2 Replies Latest reply on Dec 16, 2009 6:05 AM by m.anderson

    Logging

      I am currently evaluating HornetQ and one of my evaluation criteria is how useful/readable the logs produced by the JMS server are. I setup the log4j delegate and set the logging level to TRACE for org.hornetq in my log4j.properties but notice that apart from on startup no logging is produced.

       

      If there some configuration that I am missing or does HornetQ not produce any logging while messages are being sent/received? If no logging is produced I am concerned about how I could debug any issues that may arise in a production environment. Is there a reason behind the lack of logging as other JMS providers will log every message sent at the TRACE level.

        • 1. Re: Logging
          jmesnil

          HornetQ provides metrics on the queue to see if messages are sent/received but does not log them.

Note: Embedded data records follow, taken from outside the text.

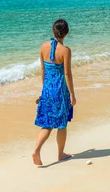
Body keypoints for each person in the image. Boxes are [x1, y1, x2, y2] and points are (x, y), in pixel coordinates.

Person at [32, 19, 76, 165]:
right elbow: (67, 74)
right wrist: (72, 94)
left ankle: (36, 150)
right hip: (60, 91)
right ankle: (60, 154)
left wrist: (44, 91)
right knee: (62, 123)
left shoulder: (43, 46)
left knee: (47, 124)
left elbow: (43, 71)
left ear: (53, 30)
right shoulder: (65, 50)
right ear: (66, 33)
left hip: (47, 90)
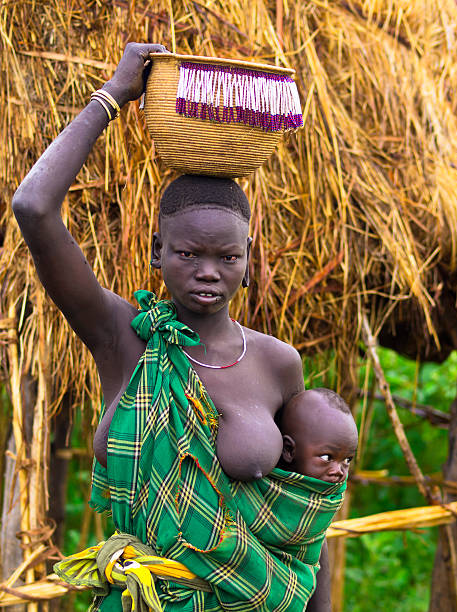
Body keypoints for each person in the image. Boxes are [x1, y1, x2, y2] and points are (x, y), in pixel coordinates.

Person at [13, 43, 331, 610]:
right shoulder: (123, 337)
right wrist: (111, 97)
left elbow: (306, 518)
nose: (209, 272)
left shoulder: (278, 364)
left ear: (249, 260)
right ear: (158, 252)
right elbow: (34, 207)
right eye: (188, 254)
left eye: (227, 258)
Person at [279, 388, 358, 483]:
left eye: (347, 460)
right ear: (289, 450)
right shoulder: (262, 491)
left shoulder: (333, 495)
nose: (339, 471)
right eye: (327, 457)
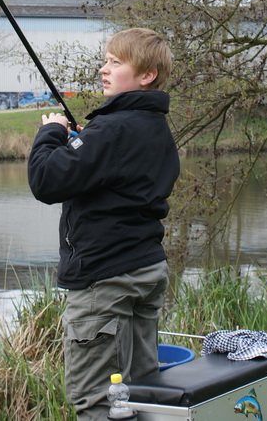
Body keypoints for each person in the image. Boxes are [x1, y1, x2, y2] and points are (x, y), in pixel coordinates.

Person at [28, 28, 180, 420]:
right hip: (146, 269)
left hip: (105, 279)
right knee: (143, 393)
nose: (103, 69)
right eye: (105, 61)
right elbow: (116, 177)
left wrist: (51, 132)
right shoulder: (155, 128)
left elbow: (45, 180)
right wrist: (85, 145)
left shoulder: (111, 130)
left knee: (98, 402)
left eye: (115, 62)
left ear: (146, 75)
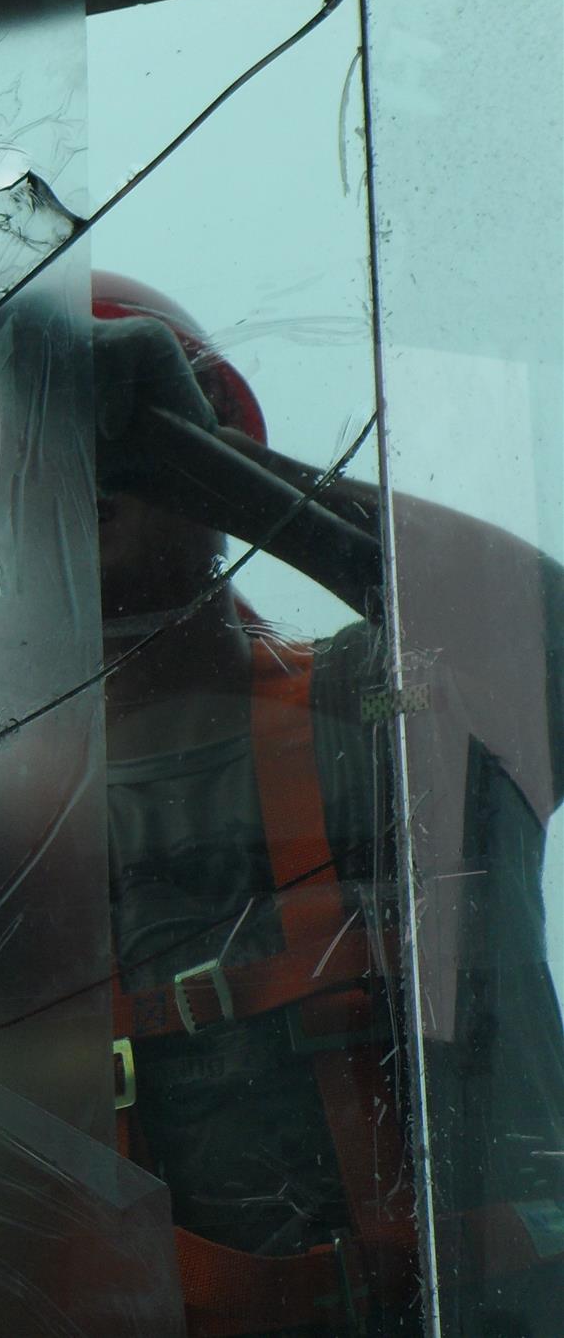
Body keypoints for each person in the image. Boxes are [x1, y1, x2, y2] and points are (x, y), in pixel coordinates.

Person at [86, 272, 564, 1335]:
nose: (86, 458)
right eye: (43, 440)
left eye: (116, 428)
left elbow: (549, 643)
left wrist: (223, 473)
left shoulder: (385, 708)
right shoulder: (0, 836)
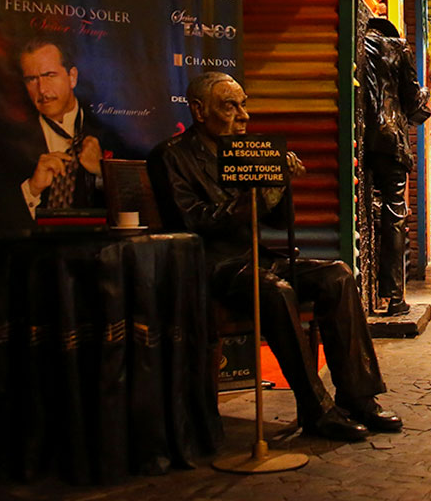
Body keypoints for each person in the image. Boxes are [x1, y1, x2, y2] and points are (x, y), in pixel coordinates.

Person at [148, 72, 400, 442]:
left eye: (243, 104)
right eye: (230, 107)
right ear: (199, 111)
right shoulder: (171, 156)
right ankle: (316, 408)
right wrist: (258, 195)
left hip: (253, 258)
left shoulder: (246, 151)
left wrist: (280, 183)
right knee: (275, 289)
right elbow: (194, 220)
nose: (243, 116)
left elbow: (279, 222)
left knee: (338, 274)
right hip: (211, 267)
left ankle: (358, 397)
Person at [359, 17, 430, 315]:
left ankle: (367, 293)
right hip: (390, 139)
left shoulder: (356, 45)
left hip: (360, 137)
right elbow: (412, 100)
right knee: (394, 212)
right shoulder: (398, 47)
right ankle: (393, 296)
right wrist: (424, 95)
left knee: (364, 210)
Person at [16, 38, 127, 219]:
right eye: (31, 80)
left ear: (72, 77)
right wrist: (32, 190)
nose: (42, 90)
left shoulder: (111, 134)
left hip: (99, 245)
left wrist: (102, 172)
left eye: (50, 75)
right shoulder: (10, 142)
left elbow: (135, 207)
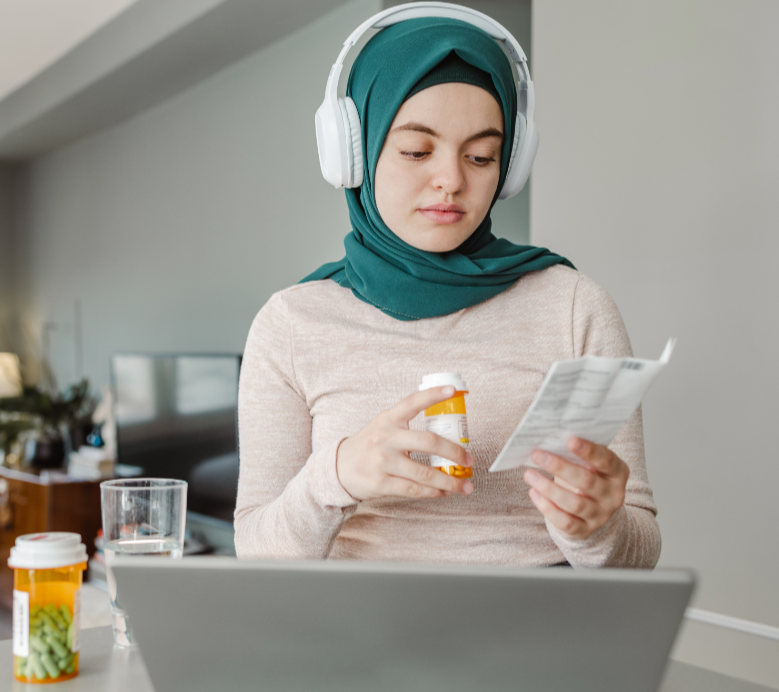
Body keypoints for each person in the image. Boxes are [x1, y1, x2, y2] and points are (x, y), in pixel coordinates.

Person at [234, 8, 660, 568]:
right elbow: (255, 552)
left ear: (510, 166)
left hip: (537, 618)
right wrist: (334, 476)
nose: (452, 181)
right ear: (355, 152)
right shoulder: (290, 324)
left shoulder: (574, 307)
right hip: (355, 620)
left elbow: (639, 551)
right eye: (416, 151)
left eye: (481, 156)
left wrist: (596, 529)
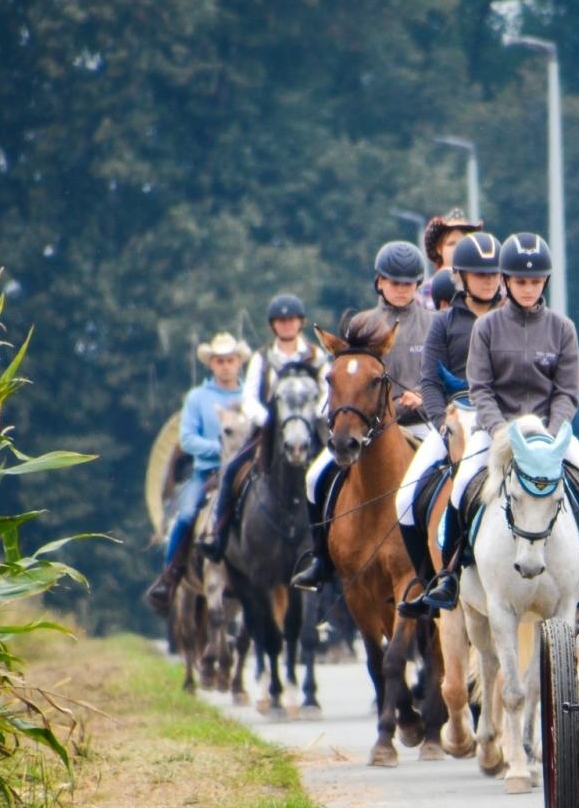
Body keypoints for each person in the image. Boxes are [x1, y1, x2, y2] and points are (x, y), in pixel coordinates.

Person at [414, 232, 579, 611]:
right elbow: (481, 388)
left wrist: (552, 434)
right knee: (461, 485)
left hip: (547, 432)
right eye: (521, 281)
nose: (528, 288)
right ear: (508, 281)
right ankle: (450, 570)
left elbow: (566, 391)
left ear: (545, 282)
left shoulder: (563, 329)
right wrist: (498, 431)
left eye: (535, 281)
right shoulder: (487, 328)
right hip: (496, 430)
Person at [291, 241, 432, 590]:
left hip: (423, 424)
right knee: (313, 478)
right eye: (394, 282)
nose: (401, 289)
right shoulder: (363, 324)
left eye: (408, 282)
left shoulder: (434, 324)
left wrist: (424, 399)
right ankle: (321, 559)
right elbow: (347, 379)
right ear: (379, 283)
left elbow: (444, 377)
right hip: (368, 429)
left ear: (417, 285)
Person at [394, 230, 504, 615]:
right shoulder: (443, 324)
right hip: (456, 417)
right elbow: (429, 380)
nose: (489, 280)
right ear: (462, 276)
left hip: (502, 419)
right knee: (404, 499)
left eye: (494, 273)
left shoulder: (514, 317)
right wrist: (440, 421)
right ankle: (432, 583)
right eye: (480, 273)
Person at [201, 293, 326, 561]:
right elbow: (249, 398)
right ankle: (218, 535)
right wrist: (269, 419)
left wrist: (312, 415)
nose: (286, 325)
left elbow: (328, 391)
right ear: (273, 325)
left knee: (339, 472)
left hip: (310, 429)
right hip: (270, 432)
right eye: (281, 320)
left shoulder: (317, 356)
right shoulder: (262, 358)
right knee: (231, 470)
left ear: (300, 322)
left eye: (291, 319)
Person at [145, 332, 250, 614]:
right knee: (187, 514)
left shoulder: (250, 394)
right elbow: (188, 439)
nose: (226, 365)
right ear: (211, 364)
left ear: (239, 362)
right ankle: (170, 576)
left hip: (246, 473)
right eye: (220, 361)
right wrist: (221, 448)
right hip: (208, 474)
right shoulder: (197, 398)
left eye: (230, 360)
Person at [419, 208, 482, 309]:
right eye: (451, 244)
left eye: (463, 243)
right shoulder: (429, 288)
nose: (458, 248)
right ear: (439, 248)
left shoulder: (478, 283)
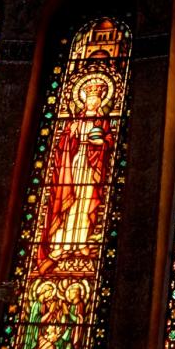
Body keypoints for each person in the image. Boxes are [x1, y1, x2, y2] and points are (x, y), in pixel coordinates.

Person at [38, 76, 114, 272]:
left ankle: (81, 242)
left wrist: (101, 144)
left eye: (96, 99)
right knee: (70, 202)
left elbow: (108, 141)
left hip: (91, 166)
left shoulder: (102, 121)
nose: (92, 101)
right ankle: (61, 244)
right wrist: (70, 133)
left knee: (86, 201)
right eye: (89, 98)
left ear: (100, 100)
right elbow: (63, 145)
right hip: (75, 163)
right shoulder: (76, 120)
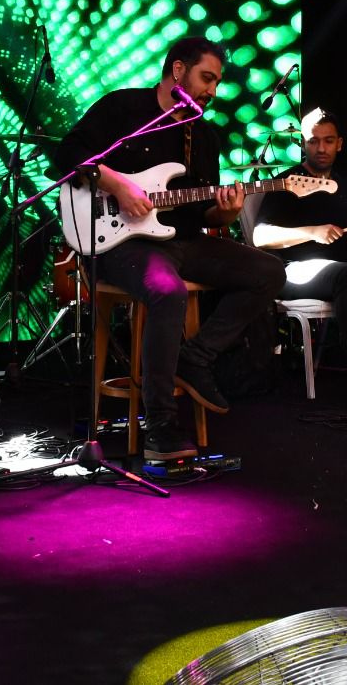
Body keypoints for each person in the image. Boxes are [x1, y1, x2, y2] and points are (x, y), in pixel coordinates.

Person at [49, 37, 285, 461]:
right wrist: (118, 187)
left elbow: (201, 212)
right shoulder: (123, 108)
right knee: (167, 290)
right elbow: (67, 154)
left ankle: (195, 356)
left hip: (182, 240)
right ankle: (160, 426)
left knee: (268, 271)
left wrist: (225, 212)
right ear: (178, 70)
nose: (212, 90)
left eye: (217, 82)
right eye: (206, 78)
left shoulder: (203, 136)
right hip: (119, 243)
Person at [251, 108, 347, 400]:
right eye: (313, 141)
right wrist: (312, 232)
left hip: (338, 268)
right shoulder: (287, 183)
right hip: (292, 271)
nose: (321, 148)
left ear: (340, 144)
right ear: (302, 143)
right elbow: (261, 237)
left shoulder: (344, 185)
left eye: (328, 141)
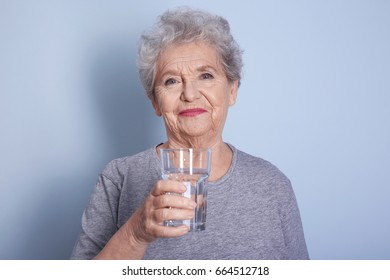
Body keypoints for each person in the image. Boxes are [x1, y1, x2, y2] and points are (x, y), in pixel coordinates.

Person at [71, 7, 309, 260]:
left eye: (206, 76)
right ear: (155, 102)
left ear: (232, 91)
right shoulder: (118, 179)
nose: (190, 94)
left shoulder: (272, 185)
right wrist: (135, 233)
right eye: (171, 81)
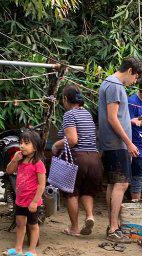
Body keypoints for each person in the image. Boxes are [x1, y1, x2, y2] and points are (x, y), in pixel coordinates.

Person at [98, 57, 142, 243]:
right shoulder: (115, 85)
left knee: (114, 184)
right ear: (131, 71)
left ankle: (113, 226)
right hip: (117, 144)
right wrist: (129, 143)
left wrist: (130, 123)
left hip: (113, 144)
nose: (134, 82)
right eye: (135, 78)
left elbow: (116, 117)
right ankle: (114, 228)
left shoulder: (109, 83)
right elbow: (112, 118)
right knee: (121, 184)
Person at [53, 85, 102, 237]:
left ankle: (74, 228)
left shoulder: (69, 114)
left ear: (66, 99)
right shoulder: (87, 113)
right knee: (87, 191)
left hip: (77, 158)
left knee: (71, 193)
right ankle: (89, 216)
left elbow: (73, 140)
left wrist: (56, 145)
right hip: (94, 159)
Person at [3, 129, 45, 256]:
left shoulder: (38, 164)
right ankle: (18, 249)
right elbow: (9, 171)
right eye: (21, 143)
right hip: (20, 200)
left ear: (35, 147)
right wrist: (14, 160)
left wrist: (34, 202)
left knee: (33, 226)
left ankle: (32, 250)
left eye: (26, 143)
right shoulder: (20, 160)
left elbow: (41, 185)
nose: (21, 146)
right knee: (20, 224)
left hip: (32, 202)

          Logging each message sent and receive at a TRACE level would generate a huge number of logs which may not  be suitable for production environment. It'd also impact performance as each message sent/received will be slowed down by writing to the log file.

          But your point is valid for dev and staging environments.

           

          This is something that can be considered for 2.1, do not hesitate to add a JIRA issue.

          • 2. Re: Logging

            After I posted this thread I noticed that there was a JIRA issue filed for adding TRACE logging.

             

            I take you point about TRACE logging being too much for a production environment (I have experienced this!!) however some kind of debug logging could still be useful in a production environment to see what is going on. I was quite surprised when I plugged HornetQ into my application, turned on logging and seen that there was no output whatsoever after startup.

             

            When you talk about metrics I take it you mean those that are available via JMX? I have looked at what is exposed via JMX and it is useful but doesn't help if, say, the application goes out of memory and then crashes. In this case you only have the log files to help debug the problem.

             

            I guess if I decided to take my usage of HornetQ further I could consider what logging I may find useful and file appropriate JIRA issues/supply patches.